Oh hey! Are you still here? I thought for sure you’d have given up on me and this blog. Thanks for coming by. You know how crazy this time of year is. Everyone is off getting married, graduating, having baby showers, barbeques, birthday parties, enjoying vacations, and some of us suckers are watching our nephews.
I took Dino-Mike, my 6-year-old nephew to the park a few days ago. He made a couple of quick friends and I headed for the bench swing to read a book. There I was, freshly shaved legs, painted toe nails, cute sandals, my hair was on its best behavior. I was looking good in the neighborhood, if I don’t say so myself.
All of the dads were checking me out behind their sunglasses. You know how you can feel eyes on you? Sometimes when you look over to see if those are in fact eyes you feel, heads turn away as if to quickly lie saying, “What? I wasn’t looking at you.” But you know they were. So because of these guys and their sneaky peeks, I was feeling MILFerific.
As quickly as the head swelling began, out of nowhere, walked this hot mama. All of those eyes that once were on me shifted. You ever see a Meow Mix commercial where all of the cats’ heads turn in synchronicity? That is how those men looked. I could almost hear the sound of the rocks rolling in their heads as they turned. I took a peek too. Her tits sat proudly under her chin. I remembered days gone by when mine sat higher.
Well, it was nice while it lasted. I couldn’t blame the poor bastards for looking at some of that in comparison. Not like I was ready to bat for the other team, but she was cute.
As she chased her little boy around the park giggling, up the slide, over the bridge, through the tires and around the monkey bars, I realized why her body doesn’t look all tired like mine. My boobs would have gone on strike beating me about the head and face if I tried running around like she was.
She stopped to tie the kid’s shoe near me. And I heard magical words. As it turned out, she wasn’t a hot mama. She was a babysitter. It all makes sense now.
While all of that was taking place, Mango Joe got out of his minivan. Why is there always a person among a crowd who feels the need to speak as loudly as possible? From the parking lot, I heard him say to his 4-year-old son, “I’m going to indulge in a mango!”
Wow, lucky you!
He kept talking and the little boy kept walking quickly away from him. “Son, have you ever seen a mango peal? It is vibrant in color, very nice. Here son, take a look.”
The kid didn’t look back at his mango loving father, who incidentally kept talking loudly. He talked about everything that meant nothing, including the construction and history of our park. Why in the world would a 4-year-old give a shit? He wouldn’t. He kept walking away from his chatterbox father. This little boy had amazing powers which he’d obviously learned over his four years. He was able to tune him out, which was something I could not do. Maybe that’s why the guy annoyed me so much. He had a booming voice like a sports announcer. “There goes Timmy racing toward the slide!”
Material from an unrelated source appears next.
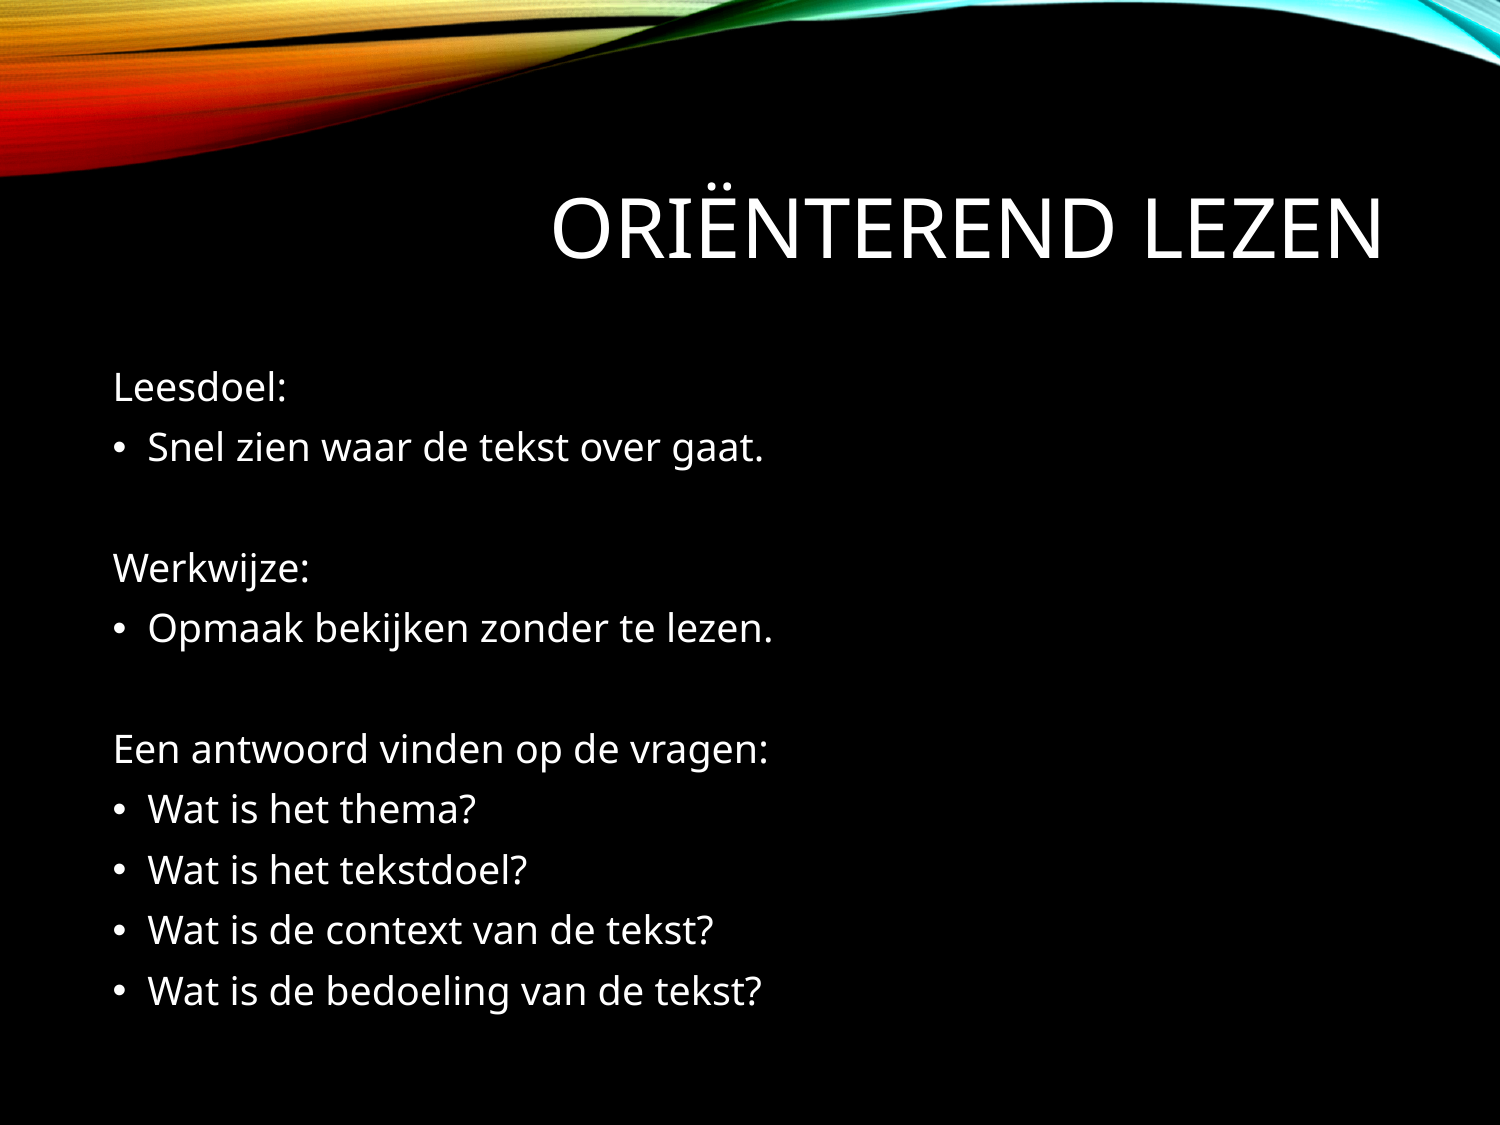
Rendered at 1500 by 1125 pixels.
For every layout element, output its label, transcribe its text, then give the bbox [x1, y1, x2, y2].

list Leesdoel: Snel zien waar de tekst over gaat. Werkwijze: Opmaak bekijken zonder te lezen. Een antwoord vinden op de vragen: Wat is het thema? Wat is het tekstdoel? Wat is de context van de tekst? Wat is de bedoeling van de tekst? [97, 360, 1403, 1028]
picture [0, 0, 1500, 178]
title Oriënterend lezen [356, 125, 1403, 338]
I sat there on the swing hoping to get wrapped up in my book and found myself rereading sentences over and over.
My nephew who was playing happily, also seemed to have trouble tuning out Mango Joe. He was running after one of his newfound friends, when he looked back at the man with the loud mouth, and he ran smack-dab into a metal pole, head first. Dino-Mike’s head made the sound of a bat snapping at the ballpark. This can’t be good.
As I ran toward him, Mango Joe blurts out, “A child is hurt! Someone’s child just hit a pole head first! He is on the ground! Who’s child is this hurt on the ground?”
As I ran past the loud-mouthed moron, I fake sneezed a nice “shut the fuck up,” which a couple other parents picked up on. I heard them laugh.
I scooped the broken child off of the ground, realizing Mango Joe was still yammering. I was finally able to tune the son-of-a-bitch out as I saw a big goose egg swell on my nephew’s forehead.
Fun at the park is over when the kid has streaks of clean tear marks down their dirty face. Add a shiner and a major bump, and you know it was a fun day at the park! Plus we were no longer looking good in the neighborhood with tit chin over there. Definitely feeling the winds of change, time to go home.
I brought the boy back home, cleaned him up and iced his head and eye. Then I iced my shattered ego. All in all, it was a great day!